Borrow Against Your Home During a Crisis? Here’s What to Consider
Our homes are our biggest asset, and in a cash crunch they could provide some much-needed relief. A home equity line of credit, aka a HELOC, can put money in your pocket.
A HELOC is a second mortgage that allows you to borrow against the equity in your home up to a certain amount based on the home’s value and how much you still owe on the primary mortgage.
A variety of lenders issue home equity lines and each bank has different criteria, fees and payback options. Here are some basic facts about these loans to help you decide if a HELOC is a good idea.
Reasons to Take Out a Home Equity Line of Credit
The main purpose of a HELOC is to use the money to increase the value of your home.
“Ideally you’re supposed to use it to remodel your house, so it’s the ability to go in and buy a home, borrow against that home, and remodel it and make it yours,” says Mary Bell Carlson, a CFP and AFC, known as the Chief Financial Mom. “Now they get used for everything under the sun.”
Carlson says many people are using HELOCs to pay off high-interest credit card debt. The rates on most equity lines are much lower than on most credit cards after introductory offers. But it’s important to keep in mind that during the terms of the loans, the rates on HELOCs often adjust and can increase.
But she has a warning: “When you take money out (of equity) and borrow it for any reason — whether it’s for actually redoing your home or whether it’s for paying off credit card debt or for an emergency fund during a time of crisis — you are now taking an unsecured debt and you’re now securing it.”
That means if you don’t pay, your home is at risk of foreclosure.
“If you don’t pay your equity lender, they can absolutely come and take your house,” she said. “There’s actually teeth to their bite, where with (debt collectors) they’re just annoying.”
Getting a Home Equity Line of Credit
Even with the risk, a lower interest loan against the equity of your home can be a way to get through a financial crisis.
The amount you can borrow depends on the current value of your home, how much you owe on your current mortgage, your debt to income ratio, your credit score and other criteria, depending on the lender.
But just because you have been paying on a mortgage doesn’t necessarily mean you have built equity. Equity is the difference between what your home is worth and what you owe. It builds over time as you pay down your mortgage.
“If you’re someone who put zero or 1% or 2% down and just purchased your home recently, you don’t have the ability to borrow against it,” Carlson says. An interest-only loan could also mean a lack of equity because you have not been paying down the principal, just the interest, she added.
Is a HELOC a Good Idea?
Carlson has some advice for those wondering if a HELOC is a good idea.
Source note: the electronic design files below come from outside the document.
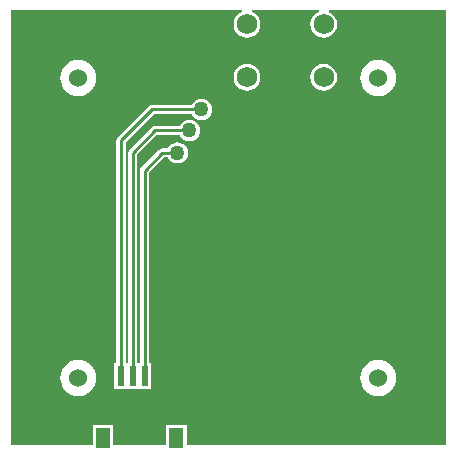
<source format=gtl>
G04*
G04 #@! TF.GenerationSoftware,Altium Limited,Altium Designer,20.0.14 (345)*
G04*
G04 Layer_Physical_Order=1*
G04 Layer_Color=255*
%FSLAX25Y25*%
%MOIN*%
G70*
G01*
G75*
%ADD10C,0.01000*%
%ADD13R,0.04724X0.07087*%
%ADD14R,0.02362X0.06693*%
%ADD21C,0.06890*%
%ADD22C,0.06000*%
%ADD23C,0.05000*%
%ADD24C,0.03000*%
G36*
X147500Y2500D02*
X61055D01*
Y9374D01*
X54331D01*
Y2500D01*
X36646D01*
Y9374D01*
X29921D01*
Y2500D01*
X2500D01*
Y147500D01*
X79489D01*
X79589Y147000D01*
X78963Y146741D01*
X78035Y146028D01*
X77322Y145100D01*
X76874Y144019D01*
X76722Y142858D01*
X76874Y141698D01*
X77322Y140617D01*
X78035Y139688D01*
X78963Y138976D01*
X80044Y138528D01*
X81205Y138375D01*
X82365Y138528D01*
X83446Y138976D01*
X84375Y139688D01*
X85087Y140617D01*
X85535Y141698D01*
X85688Y142858D01*
X85535Y144019D01*
X85087Y145100D01*
X84375Y146028D01*
X83446Y146741D01*
X82821Y147000D01*
X82920Y147500D01*
X105080D01*
X105179Y147000D01*
X104554Y146741D01*
X103625Y146028D01*
X102913Y145100D01*
X102465Y144019D01*
X102312Y142858D01*
X102465Y141698D01*
X102913Y140617D01*
X103625Y139688D01*
X104554Y138976D01*
X105635Y138528D01*
X106795Y138375D01*
X107956Y138528D01*
X109037Y138976D01*
X109965Y139688D01*
X110678Y140617D01*
X111126Y141698D01*
X111278Y142858D01*
X111126Y144019D01*
X110678Y145100D01*
X109965Y146028D01*
X109037Y146741D01*
X108411Y147000D01*
X108511Y147500D01*
X147500D01*
Y2500D01*
D02*
G37*
%LPC*%
G36*
X106795Y129625D02*
X105635Y129472D01*
X104554Y129024D01*
X103625Y128312D01*
X102913Y127383D01*
X102465Y126302D01*
X102312Y125142D01*
X102465Y123981D01*
X102913Y122900D01*
X103625Y121972D01*
X104554Y121259D01*
X105635Y120811D01*
X106795Y120659D01*
X107956Y120811D01*
X109037Y121259D01*
X109965Y121972D01*
X110678Y122900D01*
X111126Y123981D01*
X111278Y125142D01*
X111126Y126302D01*
X110678Y127383D01*
X109965Y128312D01*
X109037Y129024D01*
X107956Y129472D01*
X106795Y129625D01*
D02*
G37*
G36*
X81205D02*
X80044Y129472D01*
X78963Y129024D01*
X78035Y128312D01*
X77322Y127383D01*
X76874Y126302D01*
X76722Y125142D01*
X76874Y123981D01*
X77322Y122900D01*
X78035Y121972D01*
X78963Y121259D01*
X80044Y120811D01*
X81205Y120659D01*
X82365Y120811D01*
X83446Y121259D01*
X84375Y121972D01*
X85087Y122900D01*
X85535Y123981D01*
X85688Y125142D01*
X85535Y126302D01*
X85087Y127383D01*
X84375Y128312D01*
X83446Y129024D01*
X82365Y129472D01*
X81205Y129625D01*
D02*
G37*
G36*
X125000Y131029D02*
X123824Y130913D01*
X122693Y130570D01*
X121651Y130013D01*
X120737Y129263D01*
X119987Y128349D01*
X119430Y127307D01*
X119087Y126176D01*
X118971Y125000D01*
X119087Y123824D01*
X119430Y122693D01*
X119987Y121651D01*
X120737Y120737D01*
X121651Y119987D01*
X122693Y119430D01*
X123824Y119087D01*
X125000Y118971D01*
X126176Y119087D01*
X127307Y119430D01*
X128349Y119987D01*
X129263Y120737D01*
X130013Y121651D01*
X130570Y122693D01*
X130913Y123824D01*
X131029Y125000D01*
X130913Y126176D01*
X130570Y127307D01*
X130013Y128349D01*
X129263Y129263D01*
X128349Y130013D01*
X127307Y130570D01*
X126176Y130913D01*
X125000Y131029D01*
D02*
G37*
G36*
X25000D02*
X23824Y130913D01*
X22693Y130570D01*
X21651Y130013D01*
X20737Y129263D01*
X19987Y128349D01*
X19430Y127307D01*
X19087Y126176D01*
X18971Y125000D01*
X19087Y123824D01*
X19430Y122693D01*
X19987Y121651D01*
X20737Y120737D01*
X21651Y119987D01*
X22693Y119430D01*
X23824Y119087D01*
X25000Y118971D01*
X26176Y119087D01*
X27307Y119430D01*
X28350Y119987D01*
X29263Y120737D01*
X30013Y121651D01*
X30570Y122693D01*
X30913Y123824D01*
X31029Y125000D01*
X30913Y126176D01*
X30570Y127307D01*
X30013Y128349D01*
X29263Y129263D01*
X28350Y130013D01*
X27307Y130570D01*
X26176Y130913D01*
X25000Y131029D01*
D02*
G37*
G36*
X66000Y118030D02*
X65086Y117910D01*
X64235Y117557D01*
X63504Y116996D01*
X62943Y116265D01*
X62845Y116029D01*
X49500D01*
X48915Y115913D01*
X48419Y115581D01*
X38107Y105270D01*
X37776Y104774D01*
X37660Y104189D01*
Y29846D01*
X37008D01*
Y21154D01*
X49244D01*
Y29846D01*
X48592D01*
Y93429D01*
X53633Y98471D01*
X54845D01*
X54943Y98235D01*
X55504Y97504D01*
X56235Y96943D01*
X57086Y96590D01*
X58000Y96470D01*
X58914Y96590D01*
X59765Y96943D01*
X60496Y97504D01*
X61057Y98235D01*
X61410Y99086D01*
X61530Y100000D01*
X61410Y100914D01*
X61057Y101765D01*
X60496Y102496D01*
X59765Y103057D01*
X58914Y103410D01*
X58000Y103530D01*
X57086Y103410D01*
X56235Y103057D01*
X55504Y102496D01*
X54943Y101765D01*
X54845Y101529D01*
X53000D01*
X52415Y101413D01*
X51919Y101081D01*
X45981Y95144D01*
X45650Y94648D01*
X45534Y94063D01*
Y29846D01*
X44655D01*
Y99493D01*
X51134Y105971D01*
X58845D01*
X58943Y105735D01*
X59504Y105004D01*
X60235Y104443D01*
X61086Y104090D01*
X62000Y103970D01*
X62914Y104090D01*
X63765Y104443D01*
X64496Y105004D01*
X65057Y105735D01*
X65410Y106586D01*
X65530Y107500D01*
X65410Y108414D01*
X65057Y109265D01*
X64496Y109996D01*
X63765Y110557D01*
X62914Y110910D01*
X62000Y111030D01*
X61086Y110910D01*
X60235Y110557D01*
X59504Y109996D01*
X58943Y109265D01*
X58845Y109029D01*
X50500D01*
X49915Y108913D01*
X49419Y108581D01*
X42044Y101207D01*
X41713Y100711D01*
X41597Y100126D01*
Y29846D01*
X40718D01*
Y103556D01*
X50134Y112971D01*
X62845D01*
X62943Y112735D01*
X63504Y112004D01*
X64235Y111443D01*
X65086Y111090D01*
X66000Y110970D01*
X66914Y111090D01*
X67765Y111443D01*
X68496Y112004D01*
X69057Y112735D01*
X69410Y113586D01*
X69530Y114500D01*
X69410Y115414D01*
X69057Y116265D01*
X68496Y116996D01*
X67765Y117557D01*
X66914Y117910D01*
X66000Y118030D01*
D02*
G37*
G36*
X125000Y31029D02*
X123824Y30913D01*
X122693Y30570D01*
X121651Y30013D01*
X120737Y29263D01*
X119987Y28350D01*
X119430Y27307D01*
X119087Y26176D01*
X118971Y25000D01*
X119087Y23824D01*
X119430Y22693D01*
X119987Y21651D01*
X120737Y20737D01*
X121651Y19987D01*
X122693Y19430D01*
X123824Y19087D01*
X125000Y18971D01*
X126176Y19087D01*
X127307Y19430D01*
X128349Y19987D01*
X129263Y20737D01*
X130013Y21651D01*
X130570Y22693D01*
X130913Y23824D01*
X131029Y25000D01*
X130913Y26176D01*
X130570Y27307D01*
X130013Y28350D01*
X129263Y29263D01*
X128349Y30013D01*
X127307Y30570D01*
X126176Y30913D01*
X125000Y31029D01*
D02*
G37*
G36*
X25000D02*
X23824Y30913D01*
X22693Y30570D01*
X21651Y30013D01*
X20737Y29263D01*
X19987Y28350D01*
X19430Y27307D01*
X19087Y26176D01*
X18971Y25000D01*
X19087Y23824D01*
X19430Y22693D01*
X19987Y21651D01*
X20737Y20737D01*
X21651Y19987D01*
X22693Y19430D01*
X23824Y19087D01*
X25000Y18971D01*
X26176Y19087D01*
X27307Y19430D01*
X28350Y19987D01*
X29263Y20737D01*
X30013Y21651D01*
X30570Y22693D01*
X30913Y23824D01*
X31029Y25000D01*
X30913Y26176D01*
X30570Y27307D01*
X30013Y28350D01*
X29263Y29263D01*
X28350Y30013D01*
X27307Y30570D01*
X26176Y30913D01*
X25000Y31029D01*
D02*
G37*
%LPD*%
D10*
X47063Y94063D02*
X53000Y100000D01*
X58000D01*
X47063Y25500D02*
Y94063D01*
X50500Y107500D02*
X62000D01*
X43126Y25500D02*
Y100126D01*
X50500Y107500D01*
X65874Y114500D02*
X65937Y114563D01*
X49500Y114500D02*
X65874D01*
X39189Y25500D02*
Y104189D01*
X49500Y114500D01*
X61968Y107531D02*
X62000Y107500D01*
X65937Y114563D02*
X66000Y114500D01*
D13*
X57693Y4831D02*
D03*
X33283D02*
D03*
D14*
X51000Y25500D02*
D03*
X47063D02*
D03*
X43126D02*
D03*
X39189D02*
D03*
D21*
X81205Y125142D02*
D03*
X106795D02*
D03*
X81205Y142858D02*
D03*
X106795D02*
D03*
D22*
X125000Y25000D02*
D03*
Y125000D02*
D03*
X25000D02*
D03*
Y25000D02*
D03*
D23*
X52461Y75543D02*
D03*
X51500Y33000D02*
D03*
X62000Y107500D02*
D03*
X58000Y100000D02*
D03*
X66000Y114500D02*
D03*
X129000Y114000D02*
D03*
X78000Y23004D02*
D03*
X107000Y28504D02*
D03*
D24*
X132500Y67500D02*
D03*
X126500Y96000D02*
D03*
M02*

</source>
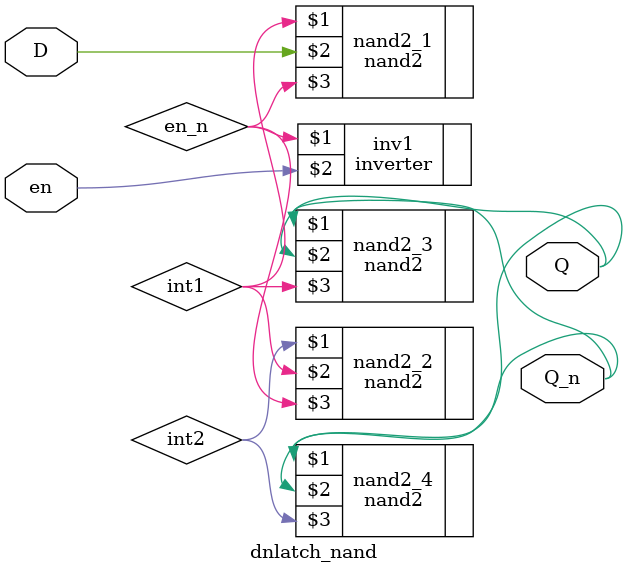
<source format=v>
`timescale 1ns / 1ps
module dnlatch_nand(
    output Q,
    output Q_n,
    input D,
    input en
    );

	wire int1, int2, fin1, fin2, en_n;
	 
	inverter inv1(en_n, en);
	 
	nand2 nand2_1(int1, D, en_n);
	nand2 nand2_2(int2, int1, en_n);
	nand2 nand2_3(Q, Q_n, int1);
	nand2 nand2_4(Q_n, Q, int2);

endmodule

</source>
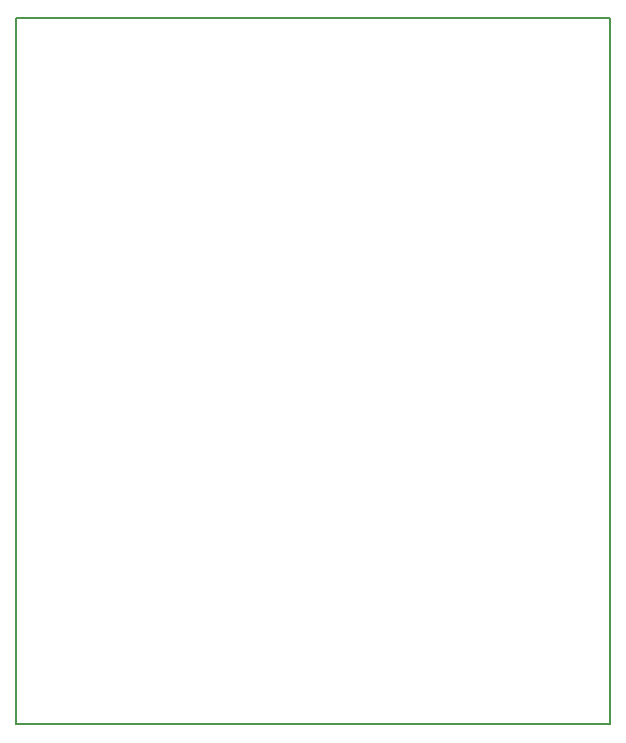
<source format=gm1>
G04 MADE WITH FRITZING*
G04 WWW.FRITZING.ORG*
G04 DOUBLE SIDED*
G04 HOLES PLATED*
G04 CONTOUR ON CENTER OF CONTOUR VECTOR*
%ASAXBY*%
%FSLAX23Y23*%
%MOIN*%
%OFA0B0*%
%SFA1.0B1.0*%
%ADD10R,1.987460X2.360090*%
%ADD11C,0.008000*%
%ADD10C,0.008*%
%LNCONTOUR*%
G90*
G70*
G54D10*
G54D11*
X4Y2356D02*
X1983Y2356D01*
X1983Y4D01*
X4Y4D01*
X4Y2356D01*
D02*
G04 End of contour*
M02*
</source>
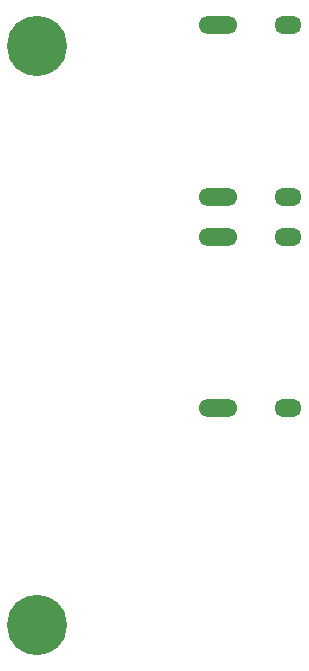
<source format=gbr>
G04 #@! TF.GenerationSoftware,KiCad,Pcbnew,8.0.4*
G04 #@! TF.CreationDate,2025-01-13T22:16:17-08:00*
G04 #@! TF.ProjectId,CSI_HDMI_Passthrough_receiver_noRetimer,4353495f-4844-44d4-995f-506173737468,rev?*
G04 #@! TF.SameCoordinates,Original*
G04 #@! TF.FileFunction,Soldermask,Bot*
G04 #@! TF.FilePolarity,Negative*
%FSLAX46Y46*%
G04 Gerber Fmt 4.6, Leading zero omitted, Abs format (unit mm)*
G04 Created by KiCad (PCBNEW 8.0.4) date 2025-01-13 22:16:17*
%MOMM*%
%LPD*%
G01*
G04 APERTURE LIST*
%ADD10O,3.300000X1.500000*%
%ADD11O,2.300000X1.500000*%
%ADD12C,5.100000*%
G04 APERTURE END LIST*
D10*
G04 #@! TO.C,J4*
X162275000Y-77250000D03*
X162275000Y-91750000D03*
D11*
X168235000Y-77250000D03*
X168235000Y-91750000D03*
G04 #@! TD*
D10*
G04 #@! TO.C,J2*
X162260000Y-95150000D03*
X162260000Y-109650000D03*
D11*
X168220000Y-95150000D03*
X168220000Y-109650000D03*
G04 #@! TD*
D12*
G04 #@! TO.C,H1*
X147000000Y-79000000D03*
G04 #@! TD*
G04 #@! TO.C,H2*
X147000000Y-128000000D03*
G04 #@! TD*
M02*

</source>
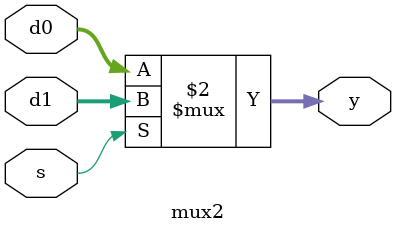
<source format=v>
module mux2 #(parameter WIDTH = 8)(d0, d1, s, y);
	input [WIDTH-1:0] d0, d1;
	input s;
	output [WIDTH-1:0] y;

	assign y = ( s == 1'b1 )? d1:d0;
endmodule

</source>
- Consider the fees and costs: Most likely, you will need an appraisal to determine your home’s current value and you might also need a title search. Those cost money, and there are also extra fees banks charge.
- Shop around: You don’t have to use the company that holds your first mortgage for the HELOC. Different banks offer different rates, so do your homework and find the best one.
- Know your debt-to-income ratio: Take a look at your net income and make sure you will have the money to pay both mortgages and enough left over for living expenses.
- Longevity: Think about how long you plan to stay in your house. The money from a HELOC needs to be paid back before selling the home, so if you plan to move in the near future, it might not make sense to borrow against the equity.
“Home equity lines of credit can be a very low cost borrowing alternative, if needed,” Carlson says. “So if you don’t have savings or reserve funds and are in need during this economic downturn and crisis, it can be a suitable borrowing technique.”